TEXTO FORNECIDO:
• • • • • • •

At 4/4/05 4:23 da tarde, Anonymous Anónimo disse:

que bom essa margarida ter encontrado o seu caminho, que bom ter sabido dar o salto...quantas margaridas existem por aí que , por necessidade "acreditam" que são "felizes" que sim, que eles as amam...que a bofetada que levam...não é nada...quantas...vamos espera que todas saibam encontrar o seu mundo de felicidade

 
At 4/4/05 9:24 da tarde, Blogger SweetSerenity disse:

É realmente preciso uma coragem enorme para tomar uma atitude dessas. Como diz a Fátima, quantas não se enganam para que tudo pareça mais correcto; quantas não imaginam um amor diferente para que seja mais fácil a aceitação? O laço emocional é tão grande que é realmente admirável quando cada uma delas decide tomar esse passo nas suas vidas.
No entanto, tenho também pena ou compaixão ou qualquer outra coisa de outro nome, por eles. Tantos não sabem porque o fazem, não sabem porque acontece e também sofrem bastante. E vivem naquela agonia e naquela raiva constante da qual não conhecem a origem.
É um bom texto este. Gostei. Passa uma boa mensagem e muito actual.
Beijo*

 
At 5/4/05 7:18 da tarde, Blogger Pêndulo disse:

Que leias a maria já não é muito bom mas que imites os contos é péssimo.


Vá, pergunta-me como sei que são assim os contos.

:p

 
At 5/4/05 8:39 da tarde, Blogger Daniel Aladiah disse:

Querida Sara
A história ainda não acabou... falas de Dezembro de 2005... :)desejos? Fiquei sem saber se é história ou verdade...deduzo que é literatura e acaba bem.
Um beijo
Daniel

 
At 5/4/05 8:52 da tarde, Blogger Sara Mota disse:

Daniel Aladiah, é história… infelizmente casos como estes há muitos e, nem todos, acabam bem…

 
At 6/4/05 7:22 da manhã, Blogger Micas disse:

E há tantas Margaridas...infelizmente a maioria dos casos não tem assim um final feliz!! Beijos

 
At 6/4/05 12:01 da tarde, Anonymous Anónimo disse:

gostei de passear pelo teu blog. gostei mto dos poemas. beijo

 
At 6/4/05 4:45 da tarde, Blogger VdeAlmeida disse:

Quanto é que reúnes e editas estes teus "pedaços de vida"?

• • • • • • •

TAREFA A REALIZAR:
Com base nos comentários acima, indique o que Sara Mota responde a Daniel Aladiah quando ele pergunta se se trata de história ou de verdade.

DADOS DISPONÍVEIS:
• • • • • • •

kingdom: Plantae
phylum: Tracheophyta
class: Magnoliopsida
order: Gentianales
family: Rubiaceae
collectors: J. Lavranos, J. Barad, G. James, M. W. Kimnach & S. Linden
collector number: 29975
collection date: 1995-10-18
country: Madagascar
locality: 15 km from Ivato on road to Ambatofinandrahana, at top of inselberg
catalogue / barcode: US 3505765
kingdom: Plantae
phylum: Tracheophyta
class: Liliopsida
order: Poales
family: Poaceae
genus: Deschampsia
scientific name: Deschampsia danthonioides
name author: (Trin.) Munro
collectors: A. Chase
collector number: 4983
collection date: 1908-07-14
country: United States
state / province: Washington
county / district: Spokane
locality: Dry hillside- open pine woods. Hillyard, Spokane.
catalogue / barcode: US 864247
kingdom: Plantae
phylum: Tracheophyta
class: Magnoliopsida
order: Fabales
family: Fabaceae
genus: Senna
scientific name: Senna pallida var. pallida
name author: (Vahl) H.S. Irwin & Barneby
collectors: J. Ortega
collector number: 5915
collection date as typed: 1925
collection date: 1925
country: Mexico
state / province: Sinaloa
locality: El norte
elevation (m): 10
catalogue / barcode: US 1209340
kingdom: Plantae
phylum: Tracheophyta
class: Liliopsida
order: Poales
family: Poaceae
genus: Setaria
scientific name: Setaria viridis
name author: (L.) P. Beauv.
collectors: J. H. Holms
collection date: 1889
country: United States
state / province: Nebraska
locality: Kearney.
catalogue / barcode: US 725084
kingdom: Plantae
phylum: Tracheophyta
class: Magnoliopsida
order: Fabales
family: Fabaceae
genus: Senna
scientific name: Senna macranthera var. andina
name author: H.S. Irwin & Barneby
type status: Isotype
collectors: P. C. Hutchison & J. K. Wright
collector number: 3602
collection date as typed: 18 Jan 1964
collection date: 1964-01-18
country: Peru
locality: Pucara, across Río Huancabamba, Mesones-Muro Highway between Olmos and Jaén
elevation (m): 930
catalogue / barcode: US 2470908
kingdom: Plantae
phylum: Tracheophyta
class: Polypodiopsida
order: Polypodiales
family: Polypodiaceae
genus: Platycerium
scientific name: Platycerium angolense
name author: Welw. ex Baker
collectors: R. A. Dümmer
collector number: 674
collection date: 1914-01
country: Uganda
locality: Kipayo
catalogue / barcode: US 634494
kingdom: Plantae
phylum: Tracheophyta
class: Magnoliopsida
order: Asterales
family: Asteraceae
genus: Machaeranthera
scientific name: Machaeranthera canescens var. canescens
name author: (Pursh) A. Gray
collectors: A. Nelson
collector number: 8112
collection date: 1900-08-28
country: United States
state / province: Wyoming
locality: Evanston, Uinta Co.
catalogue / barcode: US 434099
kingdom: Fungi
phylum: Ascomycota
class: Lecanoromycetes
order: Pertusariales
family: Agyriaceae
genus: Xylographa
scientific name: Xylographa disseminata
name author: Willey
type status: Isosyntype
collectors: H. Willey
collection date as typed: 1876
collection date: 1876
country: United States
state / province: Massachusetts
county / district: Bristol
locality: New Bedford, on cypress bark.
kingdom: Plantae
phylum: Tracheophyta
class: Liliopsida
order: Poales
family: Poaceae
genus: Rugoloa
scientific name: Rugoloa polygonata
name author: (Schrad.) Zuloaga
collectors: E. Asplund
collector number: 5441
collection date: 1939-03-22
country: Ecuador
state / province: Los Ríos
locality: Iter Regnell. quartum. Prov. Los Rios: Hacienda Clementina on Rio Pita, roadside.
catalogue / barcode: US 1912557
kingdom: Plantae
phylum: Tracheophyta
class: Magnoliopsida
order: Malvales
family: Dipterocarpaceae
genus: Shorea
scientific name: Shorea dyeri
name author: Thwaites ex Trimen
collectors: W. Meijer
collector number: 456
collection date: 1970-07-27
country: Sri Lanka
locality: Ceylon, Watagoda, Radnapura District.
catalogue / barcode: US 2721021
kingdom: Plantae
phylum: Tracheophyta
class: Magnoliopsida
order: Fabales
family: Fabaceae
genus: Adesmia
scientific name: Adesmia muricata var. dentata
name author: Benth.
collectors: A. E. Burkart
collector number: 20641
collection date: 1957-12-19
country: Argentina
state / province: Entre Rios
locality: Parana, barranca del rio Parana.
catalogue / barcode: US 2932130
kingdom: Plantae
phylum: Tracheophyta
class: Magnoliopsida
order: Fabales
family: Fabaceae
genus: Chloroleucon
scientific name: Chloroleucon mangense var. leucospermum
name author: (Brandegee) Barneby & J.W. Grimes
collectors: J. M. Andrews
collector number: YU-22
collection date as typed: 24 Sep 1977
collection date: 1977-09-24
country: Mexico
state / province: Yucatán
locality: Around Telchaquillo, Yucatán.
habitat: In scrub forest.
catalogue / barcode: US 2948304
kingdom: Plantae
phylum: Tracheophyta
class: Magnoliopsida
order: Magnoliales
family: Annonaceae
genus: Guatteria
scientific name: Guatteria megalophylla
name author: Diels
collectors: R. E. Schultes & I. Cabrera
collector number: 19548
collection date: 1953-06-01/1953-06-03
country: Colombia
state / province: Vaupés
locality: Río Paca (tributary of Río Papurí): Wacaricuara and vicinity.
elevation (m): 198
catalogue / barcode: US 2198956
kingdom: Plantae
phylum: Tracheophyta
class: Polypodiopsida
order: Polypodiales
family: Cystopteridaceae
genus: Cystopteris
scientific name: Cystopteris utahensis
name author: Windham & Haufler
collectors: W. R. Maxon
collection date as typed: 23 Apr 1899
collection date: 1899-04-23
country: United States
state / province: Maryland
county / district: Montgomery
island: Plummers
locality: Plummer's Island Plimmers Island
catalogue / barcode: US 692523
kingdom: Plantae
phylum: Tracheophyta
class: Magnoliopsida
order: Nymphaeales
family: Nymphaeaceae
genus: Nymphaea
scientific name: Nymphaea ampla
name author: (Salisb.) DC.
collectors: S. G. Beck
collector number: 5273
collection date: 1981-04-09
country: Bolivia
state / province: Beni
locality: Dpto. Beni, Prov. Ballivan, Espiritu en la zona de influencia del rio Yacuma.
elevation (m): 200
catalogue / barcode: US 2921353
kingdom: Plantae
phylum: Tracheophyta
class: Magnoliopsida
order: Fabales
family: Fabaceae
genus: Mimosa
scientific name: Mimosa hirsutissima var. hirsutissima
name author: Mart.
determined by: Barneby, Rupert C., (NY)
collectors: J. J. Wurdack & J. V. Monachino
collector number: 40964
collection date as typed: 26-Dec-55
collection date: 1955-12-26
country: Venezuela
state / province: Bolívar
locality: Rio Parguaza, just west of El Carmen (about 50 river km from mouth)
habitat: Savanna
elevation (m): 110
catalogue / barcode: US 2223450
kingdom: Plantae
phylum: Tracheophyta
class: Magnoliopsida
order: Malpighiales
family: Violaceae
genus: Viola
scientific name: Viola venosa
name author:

• • • • • • •

RESPOSTA:
Responde que é história e que, infelizmente, há muitos casos como estes e nem todos acabam bem.